Training a large language model like OpenAI’s GPT-4 involves feeding vast amounts of curated text from books, webpages, and other sources into machine learning software known as a transformer. It uses the patterns in that training data to become proficient at predicting the letters and words that should follow a piece of text, a simple mechanism that proves strikingly powerful at answering questions and generating text or code.

An important additional step in making ChatGPT and similarly capable language models is using reinforcement learning based on feedback from humans on an AI model’s answers to finesse its performance. DeepMind’s deep experience with reinforcement learning could allow its researchers to give Gemini novel capabilities.

Hassabis and his team might also try to enhance large language model technology with ideas from other areas of AI. DeepMind researchers work in areas ranging from robotics to neuroscience, and earlier this week the company demonstrated an algorithm capable of learning to perform manipulation tasks with a wide range of different robot arms.

Learning from the physical experience of the world, as humans and animals do, is widely expected to be important to making AI more capable. The fact that language models learn about the world indirectly, through text, is seen by some AI experts as a major limitation.

Hassabis is tasked with accelerating Google’s AI efforts while also managing unknown and potentially grave risks. The recent, rapid advancements in language models have made many AI experts—including some building the algorithms—worried about whether the technology will be put to malevolent uses or become difficult to control. Some tech insiders have even called for a pause on the development of more powerful algorithms to avoid creating something dangerous.

Hassabis says the extraordinary potential benefits of AI—such as for scientific discovery in areas like health or climate—make it imperative that humanity does not stop developing the technology. He also believes that mandating a pause is impractical, as it would be near impossible to enforce. “If done correctly, it will be the most beneficial technology for humanity ever,” he says of AI. “We’ve got to boldly and bravely go after those things.”

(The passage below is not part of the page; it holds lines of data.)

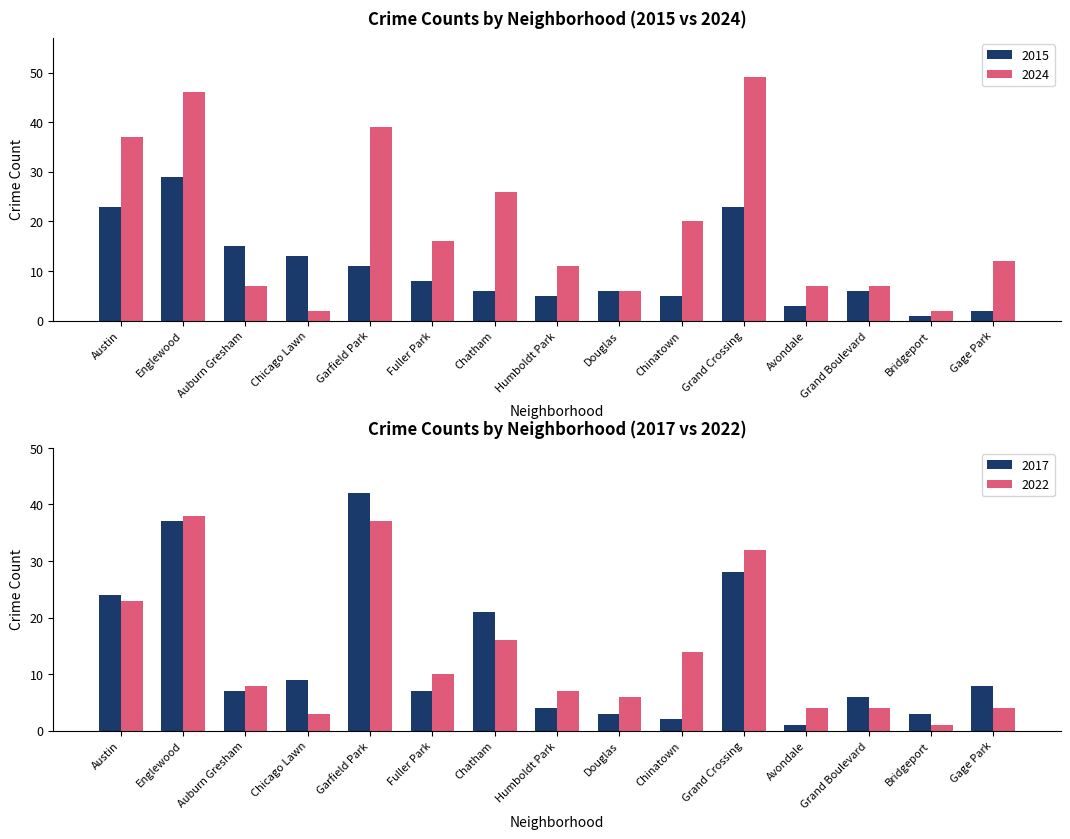

Is the value of 2015 at Grand Boulevard greater than the value of 2024 at Austin?

No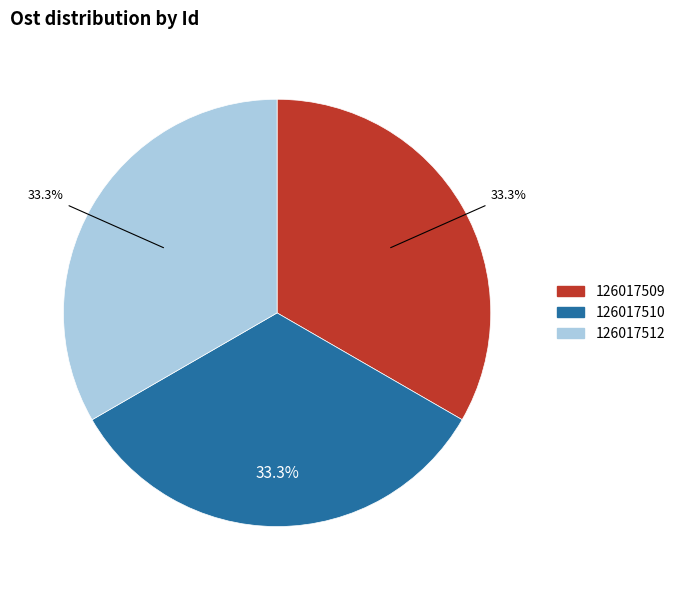

True or false: 126017510 accounts for 41% of the total.

False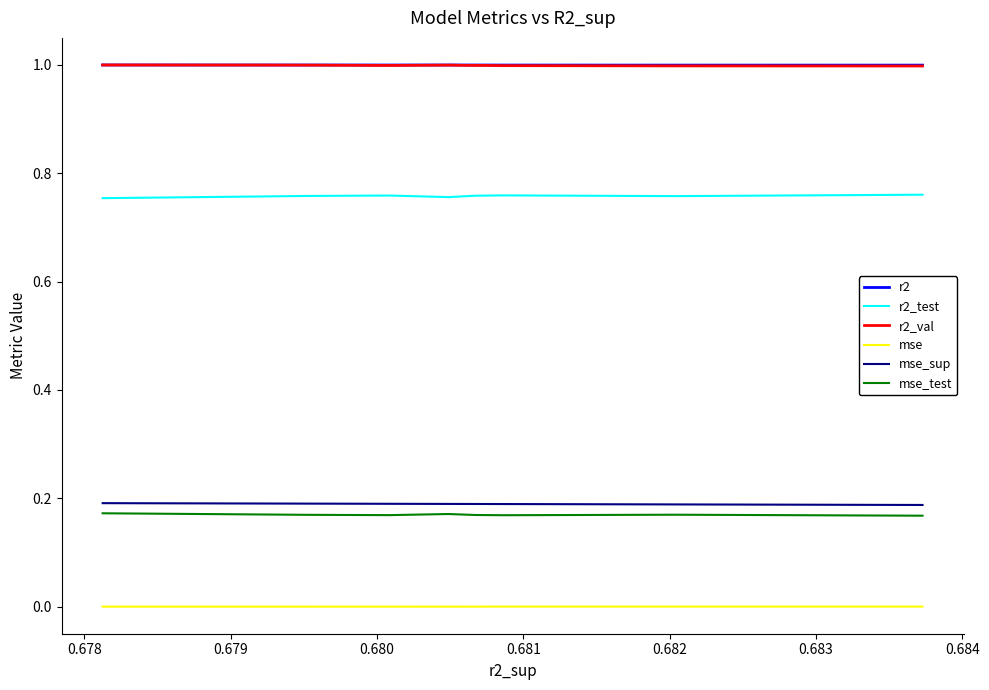

True or false: mse and r2_test cross at least once.

False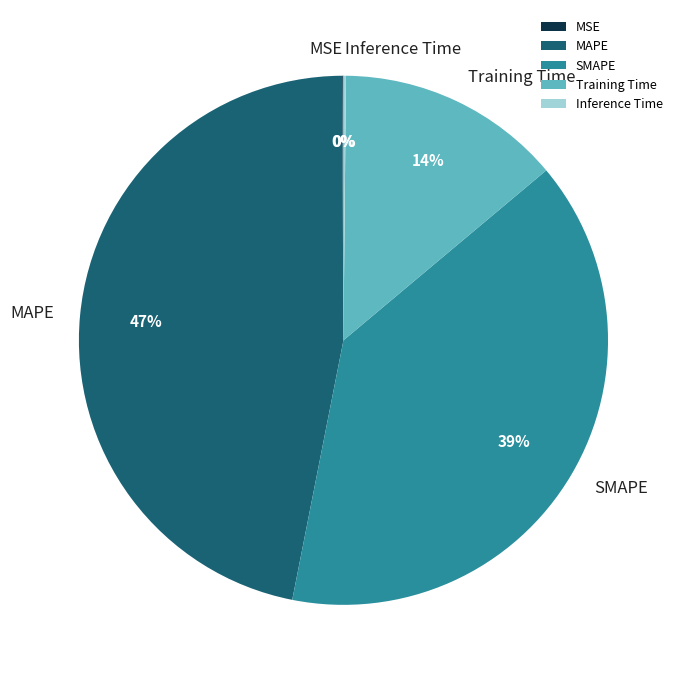

The SMAPE slice represents 39% of the pie. True or false?

True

That doesn’t mean Hassabis advocates AI development proceeds in a headlong rush. DeepMind has been exploring the potential risks of AI since before ChatGPT appeared, and Shane Legg, one of the company’s co-founders, has led an “AI safety” group within the company for years. Hassabis joined other high-profile AI figures last month in signing a statement warning that AI might someday pose a risk comparable to nuclear war or a pandemic.

One of the biggest challenges right now, Hassabis says, is to determine what the risks of more capable AI are likely to be. “I think more research by the field needs to be done—very urgently—on things like evaluation tests,” he says, to determine how capable and controllable new AI models are. To that end, he says, DeepMind may make its systems more accessible to outside scientists. “I would love to see academia have early access to these frontier models,” he says—a sentiment that if followed through could help address concerns that experts outside big companies are becoming shut out of the newest AI research.

How worried should you be? Hassabis says that no one really knows for sure that AI will become a major danger. But he is certain that if progress continues at its current pace, there isn’t much time to develop safeguards. “I can see the kinds of things we’re building into the Gemini series right, and we have no reason to believe that they won’t work,” he says.